* REQUISITI DEL COMPITO *
Prosegui l'articolo sull'apertura della stagione balneare 2017 a Taranto partendo dalla sua ultima frase.

* ESTRATTO DEL DOCUMENTO *
──────
Pubblicato | da Redazione

Il lungo ponte del 2 giugno ha dato il via alla stagione balneare 2017. Il bilancio di questo primo week end di giugno è positivo. La conferma arriva dal presidente provinciale del Sib (Sindacato Imprese Balneari), Vincenzo Leo secondo il quale “in generale anche quest’anno si avverte una gran voglia di mare, ed infatti già nell’ultimo fine settimana di maggio molti tarantini hanno iniziato a raggiungere le spiagge e gli stabilimenti della litoranea tarantina. L’auspicio è che il 2017 confermi il buon andamento dello scorso anno che aveva fatto registrare un incremento delle presenze tra il 10 e il 12%”.

Ma quest’anno per i gestori degli stabilimenti balneari e per gli utenti ci sono delle novità contemplate nell’ordinanza ‘Sicurezza balneare’ del Capo Circondario marittimo di Taranto. Il documento è stato al centro dell’incontro tra gli operatori del settore aderenti al Sib ed il comandante della capitaneria di porto, Claudio Durante. Un incontro finalizzato a prendere visione delle disposizioni in materia di sicurezza marittima e della balneazione ad integrazione dell’Ordinanza balneare regionale del 12 maggio scorso, riguardo: l’uso delle zone di mare, i limiti posti alla navigazione nello specchio acqueo destinato ai bagnanti, i servizi di salvataggio, le prescrizioni particolari. Da quest’anno è obbligatorio che le strutture balneari si dotino di un defibrillatore e che vi sia all’interno della struttura personale abilitato all’uso di tale strumentazione. Le strutture si sono tutte attrezzate e in questi giorni in buona parte degli stabilimenti sono iniziati, se pur tra qualche difficoltà, i corsi per la formazione degli addetti.
──────
* RECORD FORNITI *
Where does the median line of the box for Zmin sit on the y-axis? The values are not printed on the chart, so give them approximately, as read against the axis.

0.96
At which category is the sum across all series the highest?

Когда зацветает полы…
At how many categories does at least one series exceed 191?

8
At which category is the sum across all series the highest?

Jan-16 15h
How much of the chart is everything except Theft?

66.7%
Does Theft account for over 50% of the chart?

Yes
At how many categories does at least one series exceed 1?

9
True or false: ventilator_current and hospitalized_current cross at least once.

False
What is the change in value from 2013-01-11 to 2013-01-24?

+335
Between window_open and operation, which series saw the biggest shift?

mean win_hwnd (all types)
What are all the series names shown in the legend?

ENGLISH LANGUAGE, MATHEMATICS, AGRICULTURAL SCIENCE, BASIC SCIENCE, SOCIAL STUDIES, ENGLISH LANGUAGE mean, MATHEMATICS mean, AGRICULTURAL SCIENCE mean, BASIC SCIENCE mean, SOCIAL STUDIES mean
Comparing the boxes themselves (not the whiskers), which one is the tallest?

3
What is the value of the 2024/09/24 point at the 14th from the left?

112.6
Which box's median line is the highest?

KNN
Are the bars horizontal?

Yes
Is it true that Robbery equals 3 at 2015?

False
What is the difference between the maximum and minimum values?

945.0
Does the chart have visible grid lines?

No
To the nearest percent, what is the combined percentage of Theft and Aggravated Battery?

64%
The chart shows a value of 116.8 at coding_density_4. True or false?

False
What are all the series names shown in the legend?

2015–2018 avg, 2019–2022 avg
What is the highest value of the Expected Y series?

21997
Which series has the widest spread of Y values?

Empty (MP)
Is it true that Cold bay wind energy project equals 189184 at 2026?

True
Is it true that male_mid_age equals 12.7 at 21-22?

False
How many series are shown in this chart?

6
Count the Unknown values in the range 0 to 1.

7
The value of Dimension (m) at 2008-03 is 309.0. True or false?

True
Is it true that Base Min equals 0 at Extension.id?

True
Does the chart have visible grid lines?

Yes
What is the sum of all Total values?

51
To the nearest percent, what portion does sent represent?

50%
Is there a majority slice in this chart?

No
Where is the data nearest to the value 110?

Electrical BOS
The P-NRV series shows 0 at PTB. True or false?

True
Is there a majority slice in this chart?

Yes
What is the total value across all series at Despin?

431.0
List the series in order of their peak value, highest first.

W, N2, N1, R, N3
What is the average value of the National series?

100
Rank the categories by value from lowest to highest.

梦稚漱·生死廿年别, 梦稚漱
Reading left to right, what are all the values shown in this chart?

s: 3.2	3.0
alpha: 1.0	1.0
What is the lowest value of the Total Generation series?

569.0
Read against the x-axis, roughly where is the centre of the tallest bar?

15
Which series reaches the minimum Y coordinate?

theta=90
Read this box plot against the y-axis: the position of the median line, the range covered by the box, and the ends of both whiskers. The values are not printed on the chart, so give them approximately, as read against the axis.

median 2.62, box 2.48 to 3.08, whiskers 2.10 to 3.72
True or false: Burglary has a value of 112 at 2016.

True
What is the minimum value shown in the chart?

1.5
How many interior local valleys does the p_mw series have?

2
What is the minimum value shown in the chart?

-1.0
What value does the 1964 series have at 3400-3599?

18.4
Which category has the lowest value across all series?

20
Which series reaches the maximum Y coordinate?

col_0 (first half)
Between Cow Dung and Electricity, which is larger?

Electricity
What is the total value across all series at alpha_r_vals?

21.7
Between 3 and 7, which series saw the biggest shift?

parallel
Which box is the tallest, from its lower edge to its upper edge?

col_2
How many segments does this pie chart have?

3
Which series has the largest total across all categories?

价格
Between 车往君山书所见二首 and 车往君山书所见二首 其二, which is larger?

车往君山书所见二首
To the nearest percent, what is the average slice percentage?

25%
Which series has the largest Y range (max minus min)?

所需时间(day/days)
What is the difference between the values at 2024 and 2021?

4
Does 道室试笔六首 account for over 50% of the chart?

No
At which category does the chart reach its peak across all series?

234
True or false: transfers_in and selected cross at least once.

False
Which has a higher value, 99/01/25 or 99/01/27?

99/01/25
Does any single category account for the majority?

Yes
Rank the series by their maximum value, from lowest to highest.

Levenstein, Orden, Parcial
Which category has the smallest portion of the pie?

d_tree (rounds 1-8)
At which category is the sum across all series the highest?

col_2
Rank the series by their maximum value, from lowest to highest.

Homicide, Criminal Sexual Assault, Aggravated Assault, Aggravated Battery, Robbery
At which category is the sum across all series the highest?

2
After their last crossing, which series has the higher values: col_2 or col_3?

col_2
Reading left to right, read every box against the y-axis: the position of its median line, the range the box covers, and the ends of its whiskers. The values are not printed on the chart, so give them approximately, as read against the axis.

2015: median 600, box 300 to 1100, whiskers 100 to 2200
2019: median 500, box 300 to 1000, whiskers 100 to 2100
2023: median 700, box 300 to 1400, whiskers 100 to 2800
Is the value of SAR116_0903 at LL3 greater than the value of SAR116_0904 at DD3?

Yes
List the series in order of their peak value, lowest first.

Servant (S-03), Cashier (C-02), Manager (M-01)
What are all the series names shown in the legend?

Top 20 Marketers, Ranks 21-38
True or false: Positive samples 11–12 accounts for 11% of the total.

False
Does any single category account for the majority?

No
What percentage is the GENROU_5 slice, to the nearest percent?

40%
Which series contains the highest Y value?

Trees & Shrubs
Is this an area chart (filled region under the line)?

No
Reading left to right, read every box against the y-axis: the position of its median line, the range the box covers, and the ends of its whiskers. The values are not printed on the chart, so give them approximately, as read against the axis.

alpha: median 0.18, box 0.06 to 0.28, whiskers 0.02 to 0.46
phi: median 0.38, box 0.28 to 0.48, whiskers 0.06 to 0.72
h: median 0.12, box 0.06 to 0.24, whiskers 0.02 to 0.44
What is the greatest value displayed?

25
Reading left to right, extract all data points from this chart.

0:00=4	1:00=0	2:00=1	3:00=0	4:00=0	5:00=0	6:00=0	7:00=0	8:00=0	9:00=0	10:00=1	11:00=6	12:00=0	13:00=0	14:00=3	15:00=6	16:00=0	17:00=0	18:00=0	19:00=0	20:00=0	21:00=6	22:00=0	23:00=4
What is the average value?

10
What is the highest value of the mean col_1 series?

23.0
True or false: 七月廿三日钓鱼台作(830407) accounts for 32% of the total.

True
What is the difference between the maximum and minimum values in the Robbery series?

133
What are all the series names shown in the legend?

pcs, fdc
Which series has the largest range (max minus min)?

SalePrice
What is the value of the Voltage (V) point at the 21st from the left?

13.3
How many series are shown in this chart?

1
──────
* RISPOSTA *
“Il comandante Durante – spiega una nota del Sib Confcommercio – ha voluto soffermarsi sulla necessità di una buona attività di prevenzione finalizzata a garantire la sicurezza della utenza delle strutture balneari, attività che non può che essere assicurata da un percorso di collaborazione tra gli operatori e la Autorità marittima. La osservanza delle prescrizioni è una strada obbligata che deve vedere impegnati nella stessa direzione gli operatori delle attività balneari e l’Autorità locale. Una collaborazione che non deve concludersi il 30 settembre con la chiusura della stagione balneare, ma che deve proseguire in rinnovati momenti di confronto per la produzione di ordinanze sempre condivise”.